Recently, Baidu officially released and open-sourced its self-developed multimodal document parsing model PaddleOCR-VL. This model ranked first in the world for comprehensive performance on the authoritative document parsing evaluation list OmniBenchDoc V1.5 with an impressive score of 92.6, demonstrating excellent performance in four core capabilities: text, tables, formulas, and reading order.

PaddleOCR-VL has a core model parameter count of only 0.9B, making it lightweight and efficient. It can accurately identify complex elements such as text, handwritten Chinese characters, tables, formulas, and charts with minimal computational cost. The model supports 109 languages, including Chinese, English, French, Japanese, Russian, Arabic, and Spanish, and is suitable for various intelligent document processing tasks such as government and enterprise document management, knowledge retrieval, archive digitization, and research information extraction.

image.png

As a derivative model of Wenxin 4.5, PaddleOCR-VL-0.9B successfully achieved breakthroughs in both accuracy and efficiency by integrating the NaViT dynamic resolution visual encoder with the ERNIE-4.5-0.3B language model.

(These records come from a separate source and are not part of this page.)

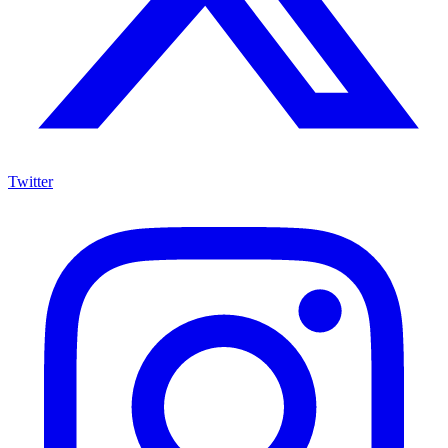
Twitter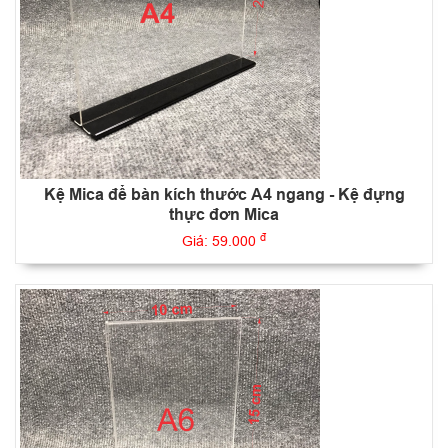
Kệ Mica để bàn kích thước A4 ngang - Kệ đựng
thực đơn Mica
đ
Giá: 59.000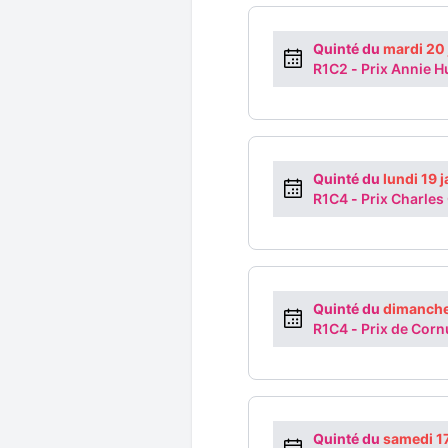
Quinté du
mardi 20
R1C2
-
Prix Annie H
Quinté du
lundi 19 
R1C4
-
Prix Charles
Quinté du
dimanche
R1C4
-
Prix de Corn
Quinté du
samedi 1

Specifically, the model performed exceptionally well on OmniDocBench v1.5, with a text edit distance of 0.035, a CDM of 91.43 for formula recognition, a TEDS of 93.52 for tables, and a reading order prediction error value of 0.043. These data demonstrate its stability and reliability in high-difficulty scenarios such as complex document, handwritten manuscript, and historical archive recognition.

image.png

In terms of inference speed, PaddleOCR-VL can process 1881 Tokens per second on a single A100 GPU, showing significant improvements compared to other mainstream models. It is 14.2% faster than MinerU2.5 and 253.01% faster than dots.ocr. This performance has set a new benchmark in OCR technology.

image.png

Different from traditional OCR technology, PaddleOCR-VL can understand complex layout structures like humans, accurately extract diverse information such as financial tables, mathematical formulas, and class notes, and automatically restore the order that conforms to human reading habits, ensuring the accuracy of information delivery and the clarity of logic. Its innovative two-stage architecture first detects the layout and predicts the reading order, and then identifies and structurally outputs elements such as text, tables, and formulas, which significantly improves the stability and efficiency of recognition.